The mountainous regions of Lachin and Kalbajar have good potential for wind energy.

The reconstructed city of Lachin

The city of Lachin, strategically important for Armenia and the separatist regime in Karabakh, was occupied on May 18, 1992.

As a result of the occupation, more than 70,000 Azerbaijani citizens were forced to flee their homes.

When the city was occupied, houses were looted and many were burned. During the years of occupation, one of the main goals of Armenia and the separatist so-called Nagorno-Karabakh Republic was to increase the number of inhabitants of the city. To this end, Armenians from Armenia and the Middle East were settled in Lachin. However, poverty and poor living conditions in the city have prevented the population from growing.

The city of Lachin was returned to Azerbaijan in August 2022 on the basis of the 2020 ceasefire agreement signed between the leaders of Azerbaijan, Russia and Armenia.

In April 2023, Azerbaijan took control of the Lachin corridor connecting Karabakh to Armenia, which was under the control of Russian peacekeepers, and established a border crossing point on the Azerbaijan-Armenia border.

Soon after the return, reconstruction work in the city began at a rapid pace, and in 2023 the residents of Lachin began to return to their homes.

Speaking at a forum in Lachin organized jointly by ADA University and AIR Center and attended by more than 60 foreign experts from 30 countries, Masim Mammadov, the representative of the President of Azerbaijan in Lachin, announced that 59 families will soon return to the village of Sus in Lachin.

To date, 493 families (1838 people) have migrated to the city of Lachin and 217 families (823 people) to the village of Zabuh.

New businesses also continue to open in Lachin. A fish farming facility on the Hakari River employs 16 people who returned to Lachin.

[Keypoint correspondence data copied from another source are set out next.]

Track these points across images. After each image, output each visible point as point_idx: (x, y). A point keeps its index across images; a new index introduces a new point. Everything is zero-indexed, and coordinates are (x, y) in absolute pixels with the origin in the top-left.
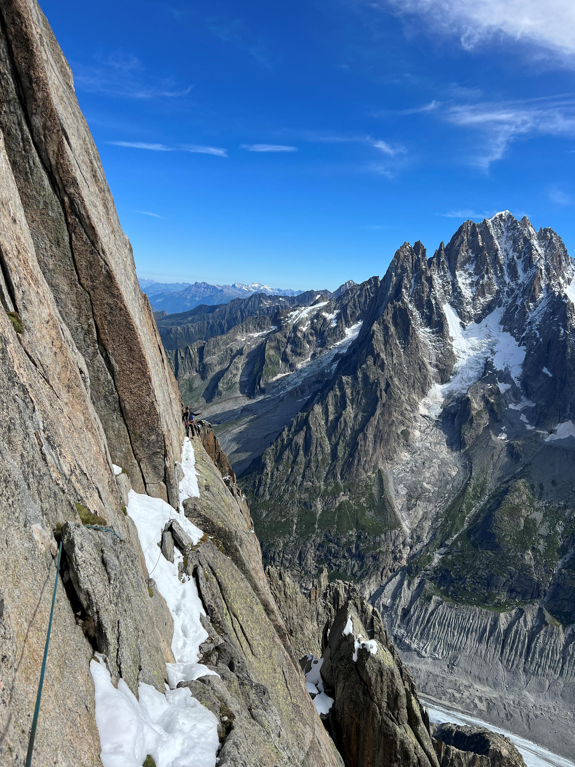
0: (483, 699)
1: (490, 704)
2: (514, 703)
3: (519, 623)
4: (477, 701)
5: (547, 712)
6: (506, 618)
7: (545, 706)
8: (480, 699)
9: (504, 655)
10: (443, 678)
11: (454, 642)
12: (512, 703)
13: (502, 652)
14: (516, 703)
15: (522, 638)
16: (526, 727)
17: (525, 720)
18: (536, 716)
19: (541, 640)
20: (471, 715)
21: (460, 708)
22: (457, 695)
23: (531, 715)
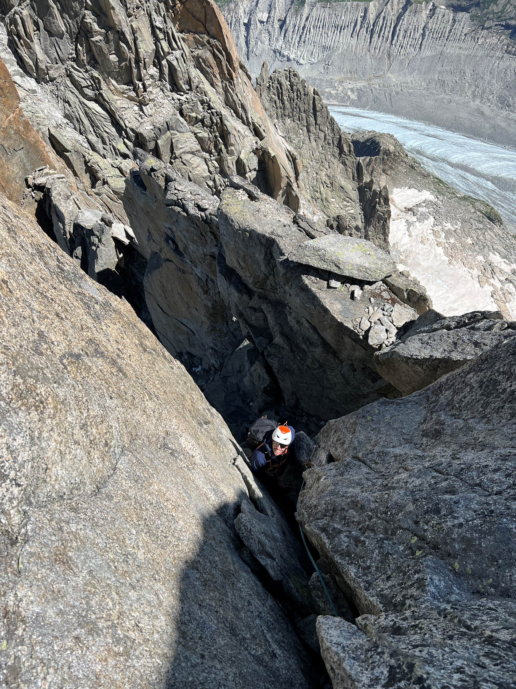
0: (355, 89)
1: (360, 92)
2: (379, 86)
3: (387, 8)
4: (349, 93)
5: (406, 87)
6: (375, 6)
7: (404, 83)
8: (352, 90)
9: (372, 44)
10: (321, 80)
11: (328, 44)
12: (378, 86)
13: (370, 42)
14: (381, 85)
15: (389, 24)
16: (389, 105)
17: (388, 99)
18: (397, 93)
19: (405, 22)
20: (346, 106)
21: (336, 103)
22: (333, 92)
23: (394, 93)
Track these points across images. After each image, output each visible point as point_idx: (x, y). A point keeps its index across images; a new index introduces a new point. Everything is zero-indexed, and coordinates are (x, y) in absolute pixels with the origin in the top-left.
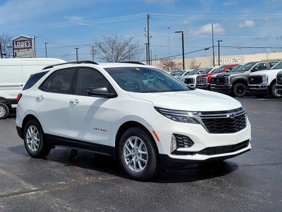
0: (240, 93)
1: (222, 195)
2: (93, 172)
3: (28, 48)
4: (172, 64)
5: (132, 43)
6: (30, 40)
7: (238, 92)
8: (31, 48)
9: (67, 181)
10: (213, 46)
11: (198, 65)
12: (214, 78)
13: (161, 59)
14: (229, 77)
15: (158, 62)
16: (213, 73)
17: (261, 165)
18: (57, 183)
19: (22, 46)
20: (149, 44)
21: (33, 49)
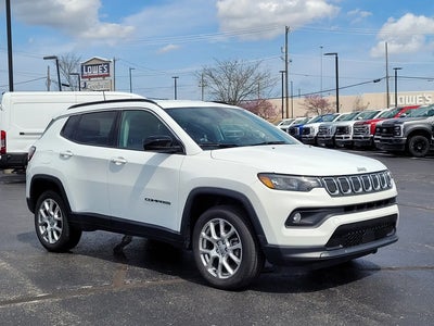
0: (420, 151)
1: (327, 316)
2: (142, 271)
3: (104, 76)
4: (323, 104)
5: (261, 70)
6: (108, 64)
7: (416, 149)
8: (108, 75)
9: (95, 284)
10: (387, 77)
11: (365, 105)
12: (379, 127)
13: (306, 96)
14: (402, 126)
15: (302, 100)
16: (380, 118)
17: (408, 268)
18: (77, 287)
19: (95, 73)
20: (286, 72)
21: (112, 78)
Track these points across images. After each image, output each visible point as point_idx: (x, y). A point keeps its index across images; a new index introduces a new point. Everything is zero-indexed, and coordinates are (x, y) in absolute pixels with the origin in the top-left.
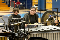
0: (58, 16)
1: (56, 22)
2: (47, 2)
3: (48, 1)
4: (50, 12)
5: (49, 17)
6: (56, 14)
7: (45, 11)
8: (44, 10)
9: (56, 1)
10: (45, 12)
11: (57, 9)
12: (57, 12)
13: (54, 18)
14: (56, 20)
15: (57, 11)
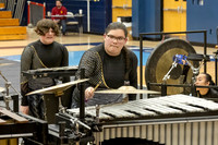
0: (207, 59)
2: (165, 8)
3: (169, 3)
4: (179, 44)
5: (175, 64)
6: (199, 50)
7: (160, 40)
8: (154, 37)
9: (202, 3)
10: (160, 43)
11: (205, 32)
12: (206, 45)
13: (192, 68)
14: (202, 75)
15: (203, 41)
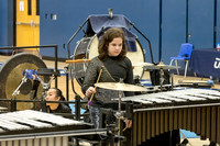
1: (51, 96)
5: (25, 80)
9: (55, 17)
11: (56, 47)
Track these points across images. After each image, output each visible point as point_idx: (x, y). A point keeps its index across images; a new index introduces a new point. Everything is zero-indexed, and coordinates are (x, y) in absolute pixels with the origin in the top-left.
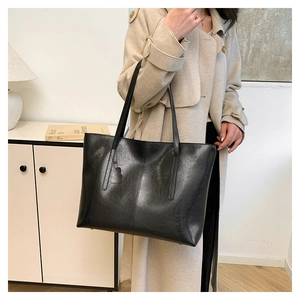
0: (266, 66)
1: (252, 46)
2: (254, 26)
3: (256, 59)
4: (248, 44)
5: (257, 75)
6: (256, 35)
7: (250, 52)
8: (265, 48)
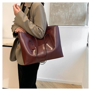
0: (74, 21)
1: (69, 14)
2: (70, 8)
3: (71, 19)
4: (68, 14)
5: (71, 23)
6: (70, 11)
7: (69, 16)
8: (73, 15)
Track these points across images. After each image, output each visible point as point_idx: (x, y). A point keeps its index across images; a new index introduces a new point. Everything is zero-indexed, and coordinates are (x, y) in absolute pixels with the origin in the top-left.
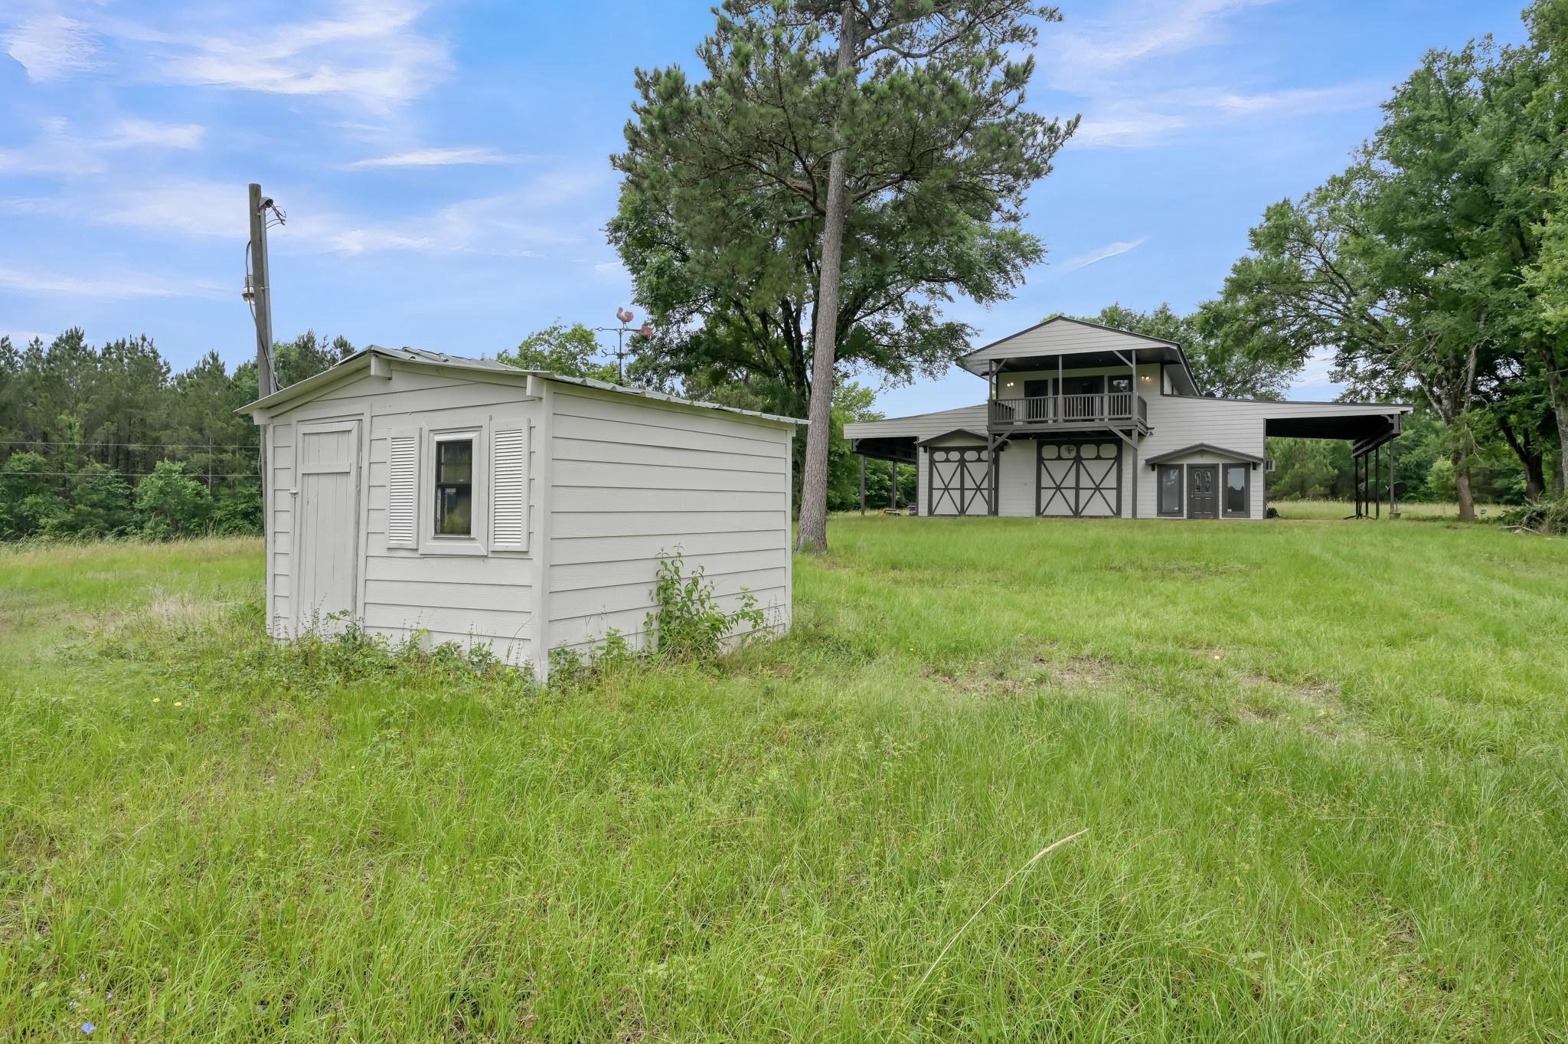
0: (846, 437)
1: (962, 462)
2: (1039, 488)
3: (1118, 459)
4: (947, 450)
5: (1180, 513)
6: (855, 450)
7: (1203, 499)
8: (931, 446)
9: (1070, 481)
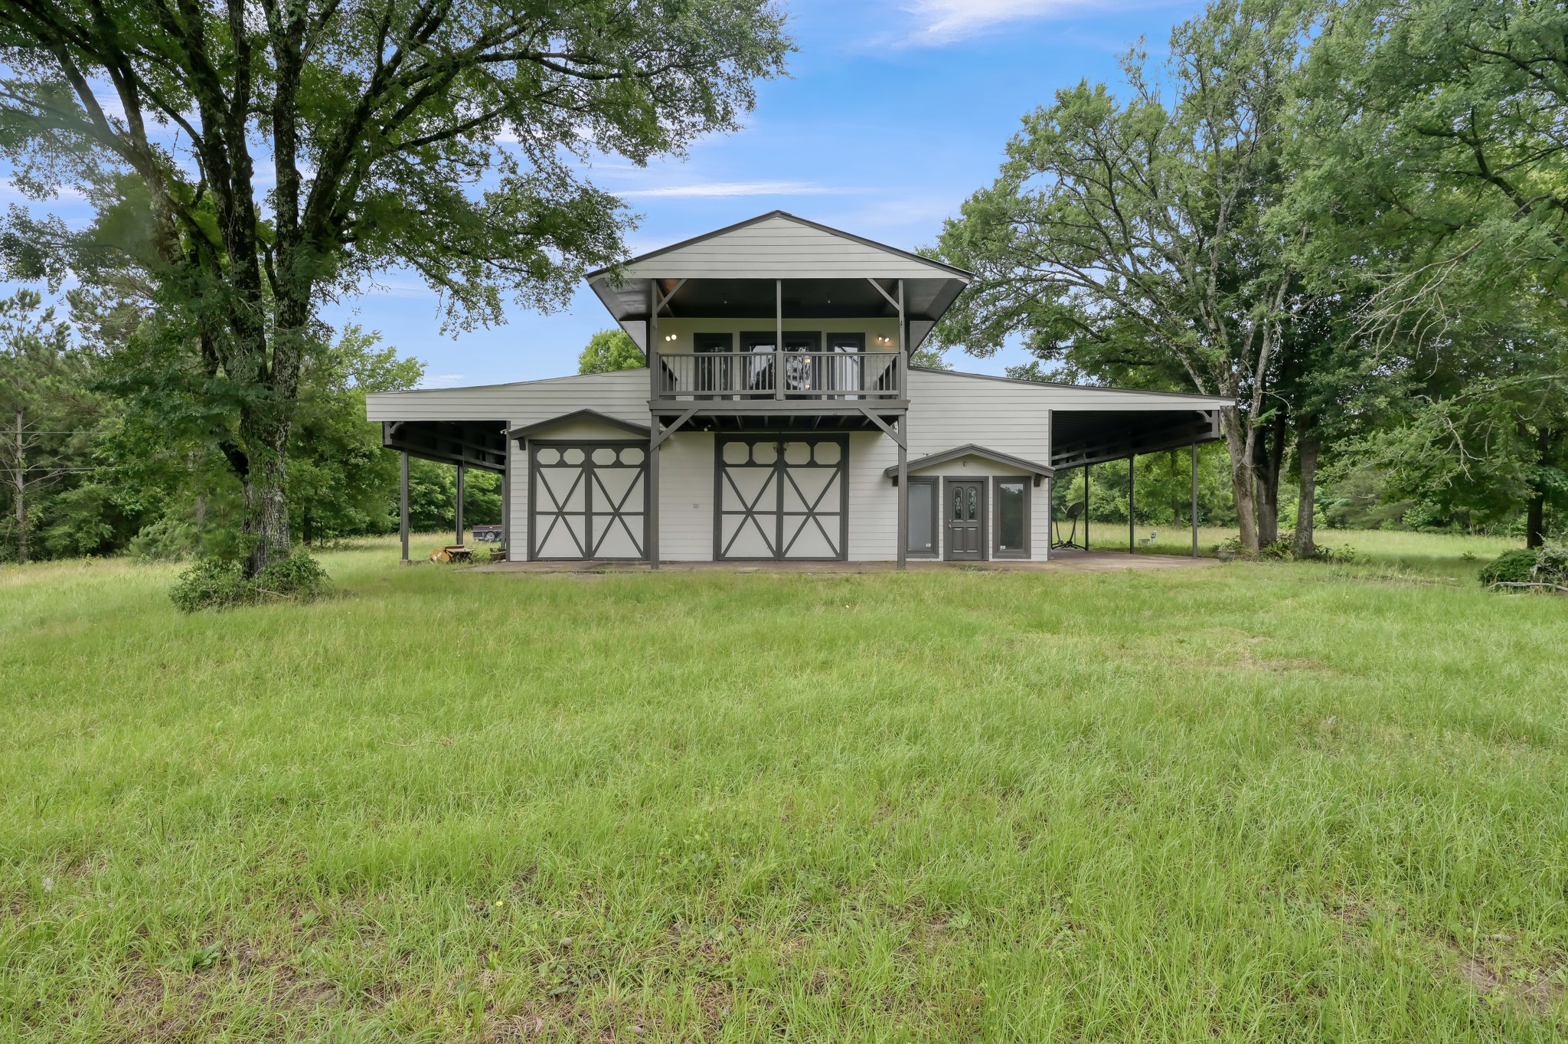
0: (371, 417)
1: (588, 468)
2: (718, 513)
3: (843, 467)
4: (562, 446)
5: (934, 550)
6: (389, 441)
7: (965, 530)
8: (533, 439)
9: (768, 502)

In the greenhouses in the agricultural and industrial zone in the village of Zerti, 8km from the city, a variety of vegetables, decorative flowers, exotic fruits and tree saplings are grown to address the ecological damage caused by the 30-year occupation of Lachin. The workers here are also Lachin residents. In the near future, a large open and closed marketplace of the fair type is planned to be built on the territory of Lachin district. The main goal is to sell both the products grown in the greenhouse and the fruits, vegetables, meat and dairy products produced by the people of the regions around Laçin.

The transformation of Laçin, so to speak, fascinates people who visit the city. Set in the bosom of lush green mountains, this rebuilt city reminds one of an open-air museum.

And the people who have returned to their homes and cities do not hesitate to share this happiness. But they still worry from time to time. Although the trauma of having to leave their homes in the first war and the city’s location close to the Armenian border sometimes worries them, they know that Azerbaijan is in a much stronger position than it was in the 1990s. This is one of the reasons why they return home with peace of mind.